Her son, actor Crispin Redman, announced the death and said his mother had pneumonia.
In a career spanning eight decades, Ms. Redman was a stalwart of the British theater. She appeared in productions at the Old Vic, the Shakespeare Memorial Theatre, and the National Theatre and opposite actors such as Laurence Olivier, Ralph Richardson, Maggie Smith, and Judi Dench.
Ms. Redman was 5 feet tall, but in performance conveyed an intensity and authority that belied her diminutive stature. As Anne Boleyn in a 1949 Broadway production of “Anne of the Thousand Days,’’ Ms. Redman “scorches the pages’’ of the Maxwell Anderson drama “to the point where the play is not a good fire insurance risk,’’ wrote New York Times theater critic Brooks Atkinson.
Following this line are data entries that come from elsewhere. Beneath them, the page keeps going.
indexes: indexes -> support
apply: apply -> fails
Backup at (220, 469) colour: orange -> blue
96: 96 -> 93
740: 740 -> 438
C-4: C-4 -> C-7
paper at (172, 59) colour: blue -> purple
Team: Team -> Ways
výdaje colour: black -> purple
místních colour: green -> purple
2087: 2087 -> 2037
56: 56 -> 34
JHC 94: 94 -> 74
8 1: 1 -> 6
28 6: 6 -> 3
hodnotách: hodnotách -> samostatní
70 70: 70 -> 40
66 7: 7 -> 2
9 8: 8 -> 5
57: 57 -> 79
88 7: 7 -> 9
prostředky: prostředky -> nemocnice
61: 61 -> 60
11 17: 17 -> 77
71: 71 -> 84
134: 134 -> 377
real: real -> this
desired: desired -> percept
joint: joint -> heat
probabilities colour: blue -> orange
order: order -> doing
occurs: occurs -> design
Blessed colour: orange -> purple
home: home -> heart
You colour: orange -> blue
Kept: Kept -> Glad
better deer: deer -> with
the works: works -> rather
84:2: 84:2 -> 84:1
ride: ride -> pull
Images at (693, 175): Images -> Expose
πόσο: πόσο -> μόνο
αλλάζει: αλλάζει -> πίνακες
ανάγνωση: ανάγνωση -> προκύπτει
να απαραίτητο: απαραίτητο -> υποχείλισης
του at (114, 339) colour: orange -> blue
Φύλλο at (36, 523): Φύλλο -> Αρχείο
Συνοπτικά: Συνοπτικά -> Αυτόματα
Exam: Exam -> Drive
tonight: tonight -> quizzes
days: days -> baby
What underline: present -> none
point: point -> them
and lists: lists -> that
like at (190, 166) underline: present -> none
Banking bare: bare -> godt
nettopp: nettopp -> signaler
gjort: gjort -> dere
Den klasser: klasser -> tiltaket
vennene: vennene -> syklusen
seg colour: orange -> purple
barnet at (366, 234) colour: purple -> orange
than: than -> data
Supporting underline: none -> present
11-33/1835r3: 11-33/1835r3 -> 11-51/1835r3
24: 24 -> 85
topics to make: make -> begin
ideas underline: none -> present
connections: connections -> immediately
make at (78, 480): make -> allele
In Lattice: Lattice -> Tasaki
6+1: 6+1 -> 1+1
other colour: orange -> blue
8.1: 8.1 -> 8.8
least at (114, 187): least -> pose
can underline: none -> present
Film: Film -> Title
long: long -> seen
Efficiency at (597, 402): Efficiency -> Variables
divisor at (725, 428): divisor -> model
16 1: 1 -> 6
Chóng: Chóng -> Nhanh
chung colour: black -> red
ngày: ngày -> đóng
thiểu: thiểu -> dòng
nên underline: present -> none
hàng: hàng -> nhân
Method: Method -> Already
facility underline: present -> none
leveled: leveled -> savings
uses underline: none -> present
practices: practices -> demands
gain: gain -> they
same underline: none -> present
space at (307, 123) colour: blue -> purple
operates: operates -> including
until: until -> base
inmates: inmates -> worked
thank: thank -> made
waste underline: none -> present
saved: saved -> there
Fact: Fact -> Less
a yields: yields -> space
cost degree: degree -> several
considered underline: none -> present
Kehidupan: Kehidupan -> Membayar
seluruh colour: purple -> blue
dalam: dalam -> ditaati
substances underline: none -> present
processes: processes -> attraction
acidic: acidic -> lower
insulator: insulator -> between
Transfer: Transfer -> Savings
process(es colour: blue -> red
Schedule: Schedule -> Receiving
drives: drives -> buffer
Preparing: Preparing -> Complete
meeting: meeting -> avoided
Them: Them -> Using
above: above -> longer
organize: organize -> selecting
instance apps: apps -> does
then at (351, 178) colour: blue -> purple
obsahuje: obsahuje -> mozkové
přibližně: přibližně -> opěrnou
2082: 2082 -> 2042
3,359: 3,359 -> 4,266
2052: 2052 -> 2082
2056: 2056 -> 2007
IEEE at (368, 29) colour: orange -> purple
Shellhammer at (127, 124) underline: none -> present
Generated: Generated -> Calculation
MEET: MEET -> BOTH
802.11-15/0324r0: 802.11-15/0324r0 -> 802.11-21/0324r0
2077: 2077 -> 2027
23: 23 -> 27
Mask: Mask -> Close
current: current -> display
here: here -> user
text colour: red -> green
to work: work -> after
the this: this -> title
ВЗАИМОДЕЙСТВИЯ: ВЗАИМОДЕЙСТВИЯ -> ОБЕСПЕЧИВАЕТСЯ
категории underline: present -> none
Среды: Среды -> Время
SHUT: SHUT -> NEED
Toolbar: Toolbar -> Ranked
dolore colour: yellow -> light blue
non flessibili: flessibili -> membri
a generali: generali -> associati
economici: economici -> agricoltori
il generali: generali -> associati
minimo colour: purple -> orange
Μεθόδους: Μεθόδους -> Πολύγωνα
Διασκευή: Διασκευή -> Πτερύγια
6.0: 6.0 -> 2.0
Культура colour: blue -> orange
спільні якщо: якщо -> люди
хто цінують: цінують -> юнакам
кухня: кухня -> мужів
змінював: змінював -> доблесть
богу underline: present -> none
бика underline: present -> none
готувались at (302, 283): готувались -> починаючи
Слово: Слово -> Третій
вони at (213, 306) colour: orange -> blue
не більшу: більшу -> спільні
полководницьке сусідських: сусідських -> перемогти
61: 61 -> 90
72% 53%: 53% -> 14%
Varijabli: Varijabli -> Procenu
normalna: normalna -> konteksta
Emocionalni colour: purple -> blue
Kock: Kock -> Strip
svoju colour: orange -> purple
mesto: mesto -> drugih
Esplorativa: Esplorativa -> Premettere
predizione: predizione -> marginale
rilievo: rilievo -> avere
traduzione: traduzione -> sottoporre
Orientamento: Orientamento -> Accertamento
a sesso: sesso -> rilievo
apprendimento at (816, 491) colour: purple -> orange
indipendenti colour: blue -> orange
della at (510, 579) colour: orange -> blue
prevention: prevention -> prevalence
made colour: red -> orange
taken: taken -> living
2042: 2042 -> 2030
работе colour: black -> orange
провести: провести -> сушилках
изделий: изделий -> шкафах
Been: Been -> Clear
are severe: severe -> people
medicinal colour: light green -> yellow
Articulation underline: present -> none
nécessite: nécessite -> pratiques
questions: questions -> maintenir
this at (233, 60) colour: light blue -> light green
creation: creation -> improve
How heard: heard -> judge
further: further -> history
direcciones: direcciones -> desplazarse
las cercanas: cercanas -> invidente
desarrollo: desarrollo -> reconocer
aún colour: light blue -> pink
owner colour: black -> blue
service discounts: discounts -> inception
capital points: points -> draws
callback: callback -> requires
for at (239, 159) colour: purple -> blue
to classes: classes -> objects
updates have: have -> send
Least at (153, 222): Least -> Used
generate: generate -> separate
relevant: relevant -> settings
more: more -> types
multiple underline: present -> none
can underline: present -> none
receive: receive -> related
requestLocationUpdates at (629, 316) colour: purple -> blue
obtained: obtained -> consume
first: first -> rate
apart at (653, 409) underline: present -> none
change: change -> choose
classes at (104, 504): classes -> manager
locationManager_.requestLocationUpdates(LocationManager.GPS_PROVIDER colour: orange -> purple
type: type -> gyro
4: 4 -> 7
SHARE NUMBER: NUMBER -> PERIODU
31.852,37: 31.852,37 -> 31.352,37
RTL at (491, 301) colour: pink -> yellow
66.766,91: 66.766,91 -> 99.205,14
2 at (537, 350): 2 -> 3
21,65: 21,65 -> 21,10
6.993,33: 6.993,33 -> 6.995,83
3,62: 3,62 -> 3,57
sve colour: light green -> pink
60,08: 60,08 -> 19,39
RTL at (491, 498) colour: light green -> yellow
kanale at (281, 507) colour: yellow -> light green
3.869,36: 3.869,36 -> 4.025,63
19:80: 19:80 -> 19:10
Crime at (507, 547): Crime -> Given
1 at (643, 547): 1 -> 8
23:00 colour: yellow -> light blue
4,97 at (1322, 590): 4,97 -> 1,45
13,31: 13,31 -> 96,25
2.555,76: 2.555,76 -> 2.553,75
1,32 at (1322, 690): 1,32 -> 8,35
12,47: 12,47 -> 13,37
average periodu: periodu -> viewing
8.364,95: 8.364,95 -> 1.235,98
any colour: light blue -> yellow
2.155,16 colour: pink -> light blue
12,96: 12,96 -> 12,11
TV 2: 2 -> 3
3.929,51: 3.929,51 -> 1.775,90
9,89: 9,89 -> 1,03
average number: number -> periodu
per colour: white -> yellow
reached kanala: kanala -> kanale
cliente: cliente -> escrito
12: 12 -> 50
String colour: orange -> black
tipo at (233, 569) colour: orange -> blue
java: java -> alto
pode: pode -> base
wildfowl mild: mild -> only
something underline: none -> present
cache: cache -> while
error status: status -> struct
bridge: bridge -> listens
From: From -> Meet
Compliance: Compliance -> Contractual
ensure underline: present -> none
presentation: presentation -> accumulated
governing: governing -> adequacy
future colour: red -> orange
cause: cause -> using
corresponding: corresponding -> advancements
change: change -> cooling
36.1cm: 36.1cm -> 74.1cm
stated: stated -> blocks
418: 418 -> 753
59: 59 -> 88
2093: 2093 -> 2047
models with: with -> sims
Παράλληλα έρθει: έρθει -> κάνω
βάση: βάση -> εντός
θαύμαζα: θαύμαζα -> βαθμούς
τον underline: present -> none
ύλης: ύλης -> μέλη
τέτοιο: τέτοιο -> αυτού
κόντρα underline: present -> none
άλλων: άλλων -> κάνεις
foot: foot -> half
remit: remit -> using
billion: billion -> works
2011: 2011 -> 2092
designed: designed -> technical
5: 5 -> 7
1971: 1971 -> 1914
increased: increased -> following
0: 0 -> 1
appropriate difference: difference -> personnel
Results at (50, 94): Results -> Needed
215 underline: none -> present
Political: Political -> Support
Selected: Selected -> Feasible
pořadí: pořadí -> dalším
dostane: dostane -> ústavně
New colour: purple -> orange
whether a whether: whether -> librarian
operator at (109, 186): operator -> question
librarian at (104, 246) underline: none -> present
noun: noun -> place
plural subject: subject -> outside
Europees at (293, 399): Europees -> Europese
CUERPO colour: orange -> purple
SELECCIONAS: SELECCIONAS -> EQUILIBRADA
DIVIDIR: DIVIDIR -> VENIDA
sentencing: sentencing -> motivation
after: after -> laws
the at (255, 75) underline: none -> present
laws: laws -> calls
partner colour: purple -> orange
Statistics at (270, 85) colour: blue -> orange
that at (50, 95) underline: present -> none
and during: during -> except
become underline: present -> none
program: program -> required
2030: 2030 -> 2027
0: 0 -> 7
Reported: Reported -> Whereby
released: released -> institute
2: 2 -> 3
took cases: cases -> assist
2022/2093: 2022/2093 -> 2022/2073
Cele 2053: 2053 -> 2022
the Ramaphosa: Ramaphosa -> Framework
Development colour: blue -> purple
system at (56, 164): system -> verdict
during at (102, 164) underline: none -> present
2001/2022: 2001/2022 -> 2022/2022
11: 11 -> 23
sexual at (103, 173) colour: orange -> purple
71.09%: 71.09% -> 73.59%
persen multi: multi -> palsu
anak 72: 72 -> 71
Her filmed performances were sparse but beguiling. Her Lady Macbeth in a 1949 television production of Shakespeare’s tragedy “Macbeth’’ was “considerably more seductive and rather less ferocious’’ than New York Herald Tribune television critic John Crosby recalled from school days.
She earned an Academy Award nomination for her supporting role as the sexually ravenous Mrs. Waters in “Tom Jones,’’ director Tony Richardson’s bawdy version of the Henry Fielding novel. The film, which starred Albert Finney as a dashing rake, won Oscars for best picture, director, screenplay, and score.
Finney and Ms. Redman, looking plump for the role, embody sexual hunger as they excitedly slurp and gnaw at food in a candle-lit tavern. The seduction by food, a scene lasting about three wordless minutes of mutual leering and devouring, was so cleverly performed that it has become a highlight of an enduring film.
“Joyce and I had done theater together,’’ Finney told the Norfolk Virginian-Pilot in 2000. “We just played it for fun. It was filmed early in the morning, and it took hours. They kept bringing more food - trying us out on different dishes. They’d say things like ‘Bring more oysters. She’s very good on oysters.’ . . . We weren’t sure the audience would get it at all. It seems they did.’’
Later in the film, Ms. Redman sums up the movie’s dark satirical spirit when her character shrugs with nonchalance upon learning the man she bewitched over food may have been her son.
Ms. Redman also earned an Oscar nomination for her supporting role as Desdemona’s devoted servant Emilia in “Othello’’ (1965). The movie was essentially a filmed version of a National Theater production starring Olivier as Shakespeare’s jealous Moor and Smith as Desdemona.
Joyce Redman was born and grew up in County Mayo, Ireland. She attended the Royal Academy of Dramatic Art in London and joined the prestigious Old Vic company in 1944.
Ms. Redman had supporting roles in films including Michael Powell and Emeric Pressburger’s wartime drama “One of Our Aircraft Is Missing’’ (1942) and the contraceptive comedy “Prudence and the Pill’’ (1968). She also played the elderly Queen Victoria in the television movie “Victoria & Albert’’ (2001), which also featured her son Crispin.
In 1949, she married Charles Wynne-Roberts, a former British army captain. She leaves three children and five grandchildren, according to British press accounts.